Se le presta poco foco a las verdaderas dimensiones del Estado revolucionario, del monstruo de mil cabezas del chavismo, con sus variantes armadas, sus intereses y sórdidos secretos. El Estado revolucionario chavista no ha sido decretado nunca, y plantea una ruptura con la Constitución vigente, pero, en medio de esta estafa política en curso, es el único y verdadero poder en Venezuela. La blandura oportunista de cierta oposición -porque no es toda la oposición- contribuye a naturalizar esta circunstancia.
Una de las consecuencias más escandalosas de la conquista de la mayoría parlamentaria de los partidos opositores en 2016 consistió en constatar el total ayuno informativo, el gravísimo extravío que tenían los dirigentes fundamentales de la oposición en torno al estado anímico de las Fuerzas Armadas; los resortes del Estado nacional; el avance del relato chavista en el pensamiento militar del país; la conjura del Poder Judicial venezolano y la escasez de herramientas institucionales para transformar aquella victoria política en una realidad con consecuencias y anclajes.
En 2016, los partidos de la MUD llegaron al Parlamento convencidos de que había un entorno proclive para adelantar decisiones legales legítimas luego de aquella victoria aplastante; que el Poder Legislativo tendría campo para tomar medidas soberanas, producto de una mayoría parlamentaria incuestionable, y que no parecían viables los impedimentos de facto. Resultó que estaban más perdidos que la propia ciudadanía que acudía a votar.

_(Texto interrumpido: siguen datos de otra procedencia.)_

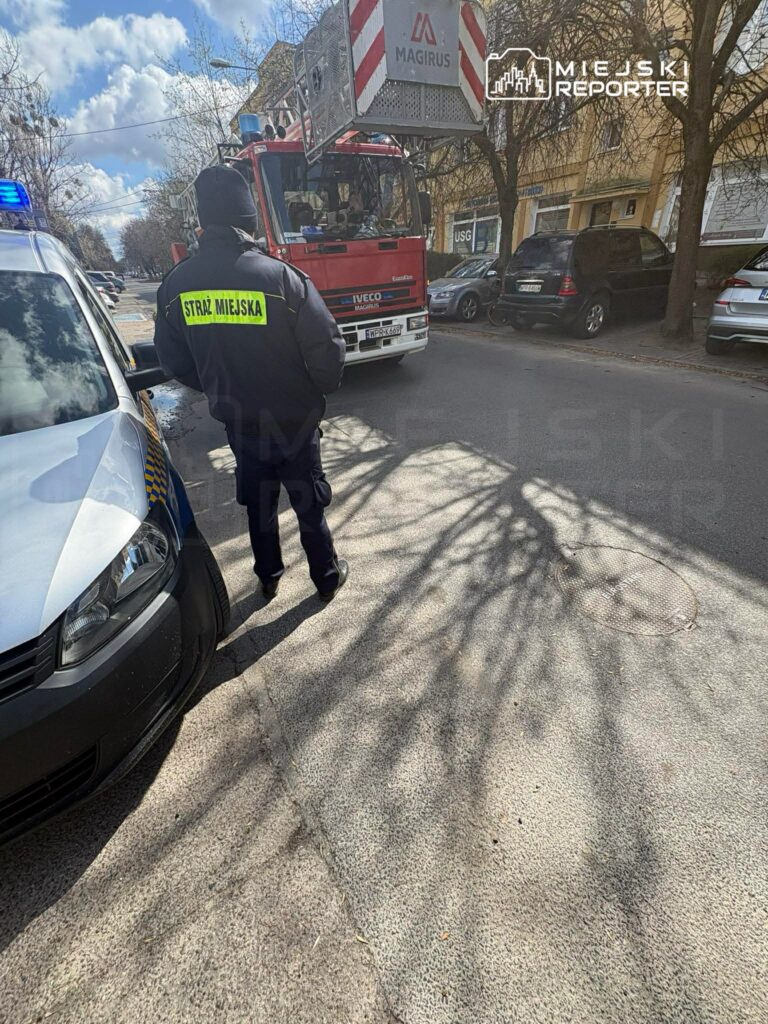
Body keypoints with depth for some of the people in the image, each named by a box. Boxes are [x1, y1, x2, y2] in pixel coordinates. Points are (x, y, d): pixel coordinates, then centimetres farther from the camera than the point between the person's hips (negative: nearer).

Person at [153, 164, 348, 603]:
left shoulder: (176, 284, -5)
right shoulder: (281, 276, -20)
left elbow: (174, 360, 4)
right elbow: (326, 347, -17)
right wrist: (323, 388, 3)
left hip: (238, 422, 4)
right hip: (294, 419, -3)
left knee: (259, 502, 21)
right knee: (309, 502, 13)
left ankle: (269, 577, 37)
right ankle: (328, 577, 30)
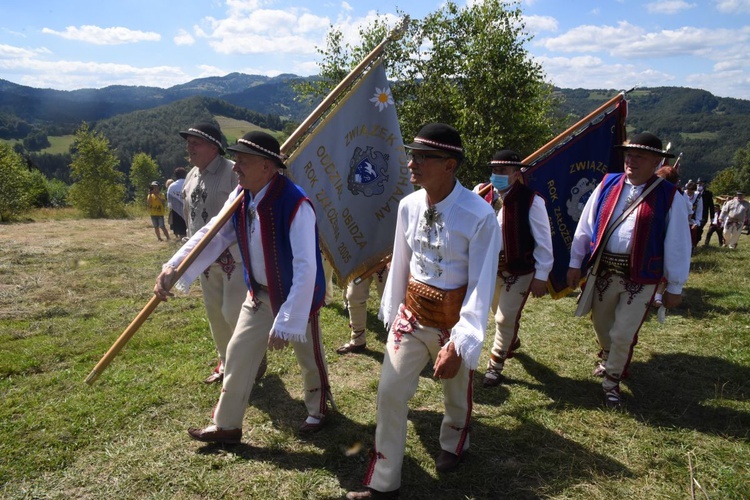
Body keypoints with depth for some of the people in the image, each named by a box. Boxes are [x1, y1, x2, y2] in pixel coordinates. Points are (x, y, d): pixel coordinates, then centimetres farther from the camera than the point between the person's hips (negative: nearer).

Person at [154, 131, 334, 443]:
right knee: (238, 355, 11)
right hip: (259, 293, 7)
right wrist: (173, 268, -15)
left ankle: (318, 410, 44)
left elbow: (306, 268, -34)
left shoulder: (296, 205, -31)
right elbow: (212, 234, -1)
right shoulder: (240, 198, -8)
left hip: (297, 296, -6)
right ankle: (226, 426, 30)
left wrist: (287, 323, -35)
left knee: (309, 358, 15)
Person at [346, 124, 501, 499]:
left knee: (456, 391, 22)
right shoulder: (408, 205, -8)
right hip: (412, 311, 4)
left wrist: (460, 343, -26)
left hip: (454, 317, -3)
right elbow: (400, 263, 3)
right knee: (390, 393, 5)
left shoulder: (480, 217, -24)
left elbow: (481, 284, -22)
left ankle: (452, 444, 57)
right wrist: (392, 312, 11)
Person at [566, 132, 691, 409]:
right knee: (601, 324, 18)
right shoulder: (608, 184, 2)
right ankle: (608, 359, 49)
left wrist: (674, 286, -3)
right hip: (603, 270, 4)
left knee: (623, 334, 0)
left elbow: (677, 244, -4)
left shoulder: (669, 196, -7)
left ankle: (611, 382, 24)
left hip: (640, 277, -3)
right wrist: (575, 262, 5)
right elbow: (585, 225, 5)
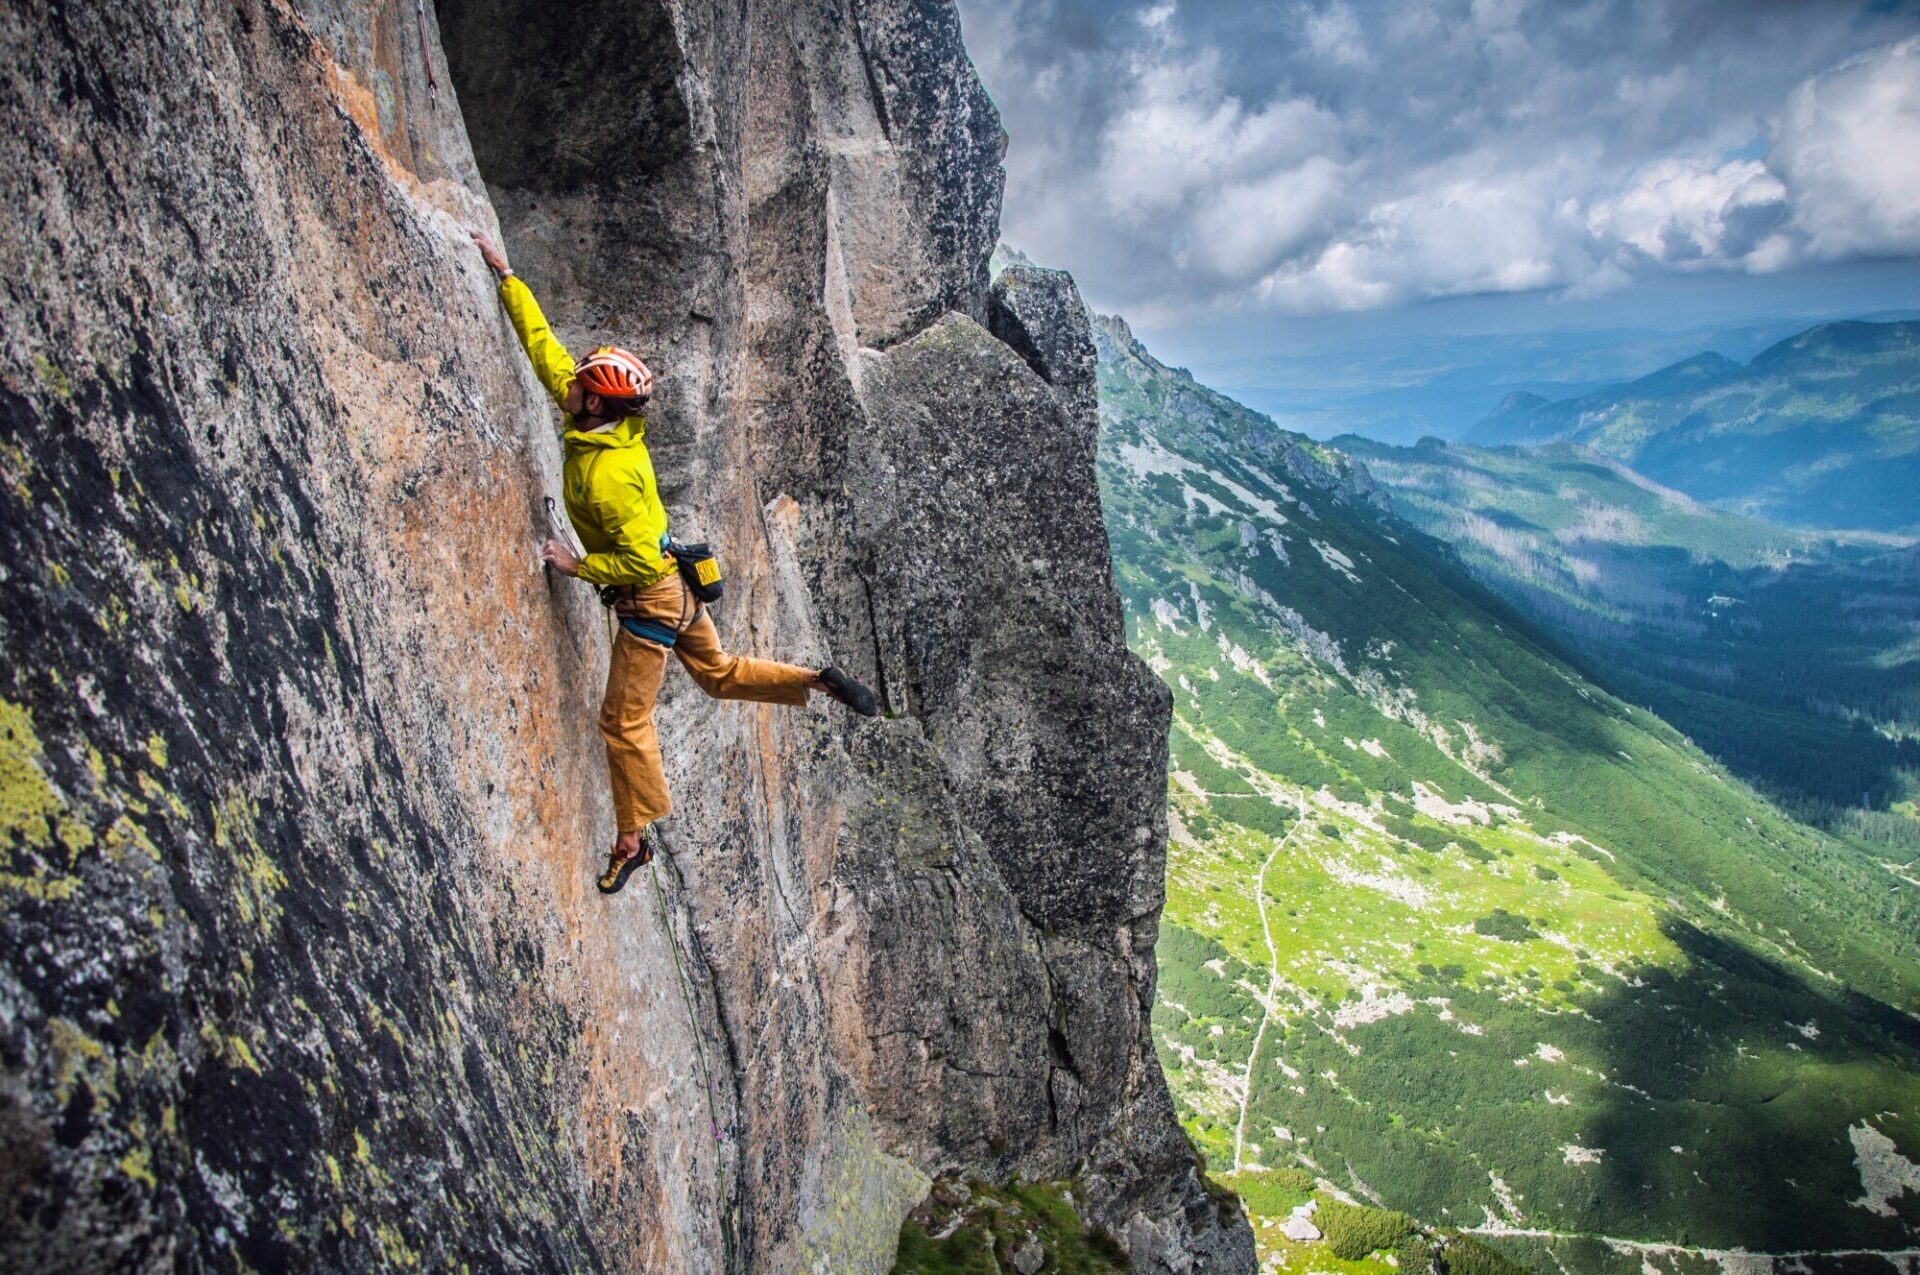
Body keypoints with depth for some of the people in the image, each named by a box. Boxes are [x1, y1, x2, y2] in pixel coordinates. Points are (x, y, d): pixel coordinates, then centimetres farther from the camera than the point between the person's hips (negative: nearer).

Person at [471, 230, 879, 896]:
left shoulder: (606, 472, -28)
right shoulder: (607, 426, -3)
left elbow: (641, 560, -28)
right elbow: (544, 346, 7)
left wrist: (578, 566, -17)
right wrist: (505, 275, 10)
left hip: (650, 600, -9)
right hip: (675, 587, 9)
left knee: (623, 719, 2)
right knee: (720, 674, 23)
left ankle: (635, 839, 14)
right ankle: (819, 681, 15)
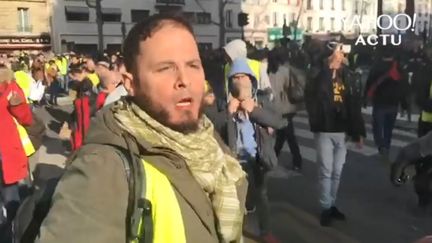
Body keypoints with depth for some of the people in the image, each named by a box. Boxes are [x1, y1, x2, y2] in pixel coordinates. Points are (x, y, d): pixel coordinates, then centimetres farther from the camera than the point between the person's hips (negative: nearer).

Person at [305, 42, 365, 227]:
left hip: (342, 131, 4)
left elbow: (355, 106, 7)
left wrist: (358, 131, 6)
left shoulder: (348, 77, 4)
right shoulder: (318, 77, -8)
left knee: (337, 172, 14)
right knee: (326, 171, 3)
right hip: (324, 131, -4)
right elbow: (312, 99, -25)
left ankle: (332, 204, 29)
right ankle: (325, 208, 16)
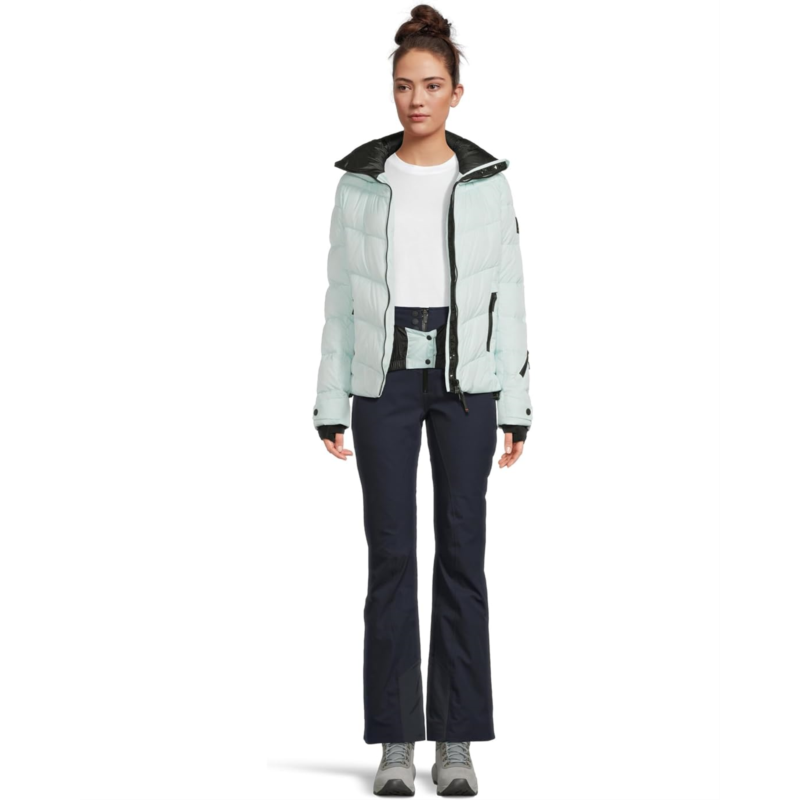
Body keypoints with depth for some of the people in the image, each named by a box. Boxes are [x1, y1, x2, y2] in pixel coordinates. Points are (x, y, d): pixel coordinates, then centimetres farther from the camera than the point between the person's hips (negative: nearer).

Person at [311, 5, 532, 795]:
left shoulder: (487, 181, 3)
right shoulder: (360, 180, 4)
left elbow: (507, 296, 4)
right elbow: (342, 297, 5)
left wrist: (515, 407, 0)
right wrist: (331, 405, 1)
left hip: (464, 379, 0)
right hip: (385, 379, 0)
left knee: (460, 553, 0)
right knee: (391, 556, -2)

¿Qué podrá hacer un presidente electo de la oposición -un Capriles, un Rausseo, un Prosperi, un Rosales, una Machado- frente al Estado revolucionario?, ¿cuánto duraría en el poder una oposición con la suma actual de facciones existentes?, ¿qué tan probable es que los ministros opositores, ya en el gobierno, comiencen a intrigar entre ellos, a crear guerras de poder y zonas de influencia, a traicionarse, a organizar negocios discutibles en provecho propio, a colocarse zancadillas, como sucedió en Monómeros?, ¿qué tan improbable es que no existan dos bandos enfrentados de asesores y técnicos, con diagnósticos opuestos y visiones irreconciliables?
Es la consecuencia de pensar, equivocadamente, que “si la vía es electoral” -porque sí lo es-, estamos obligados a salir a devorarnos, porque lo único que hay que entender en Venezuela es de marketing político y liderazgos regionales.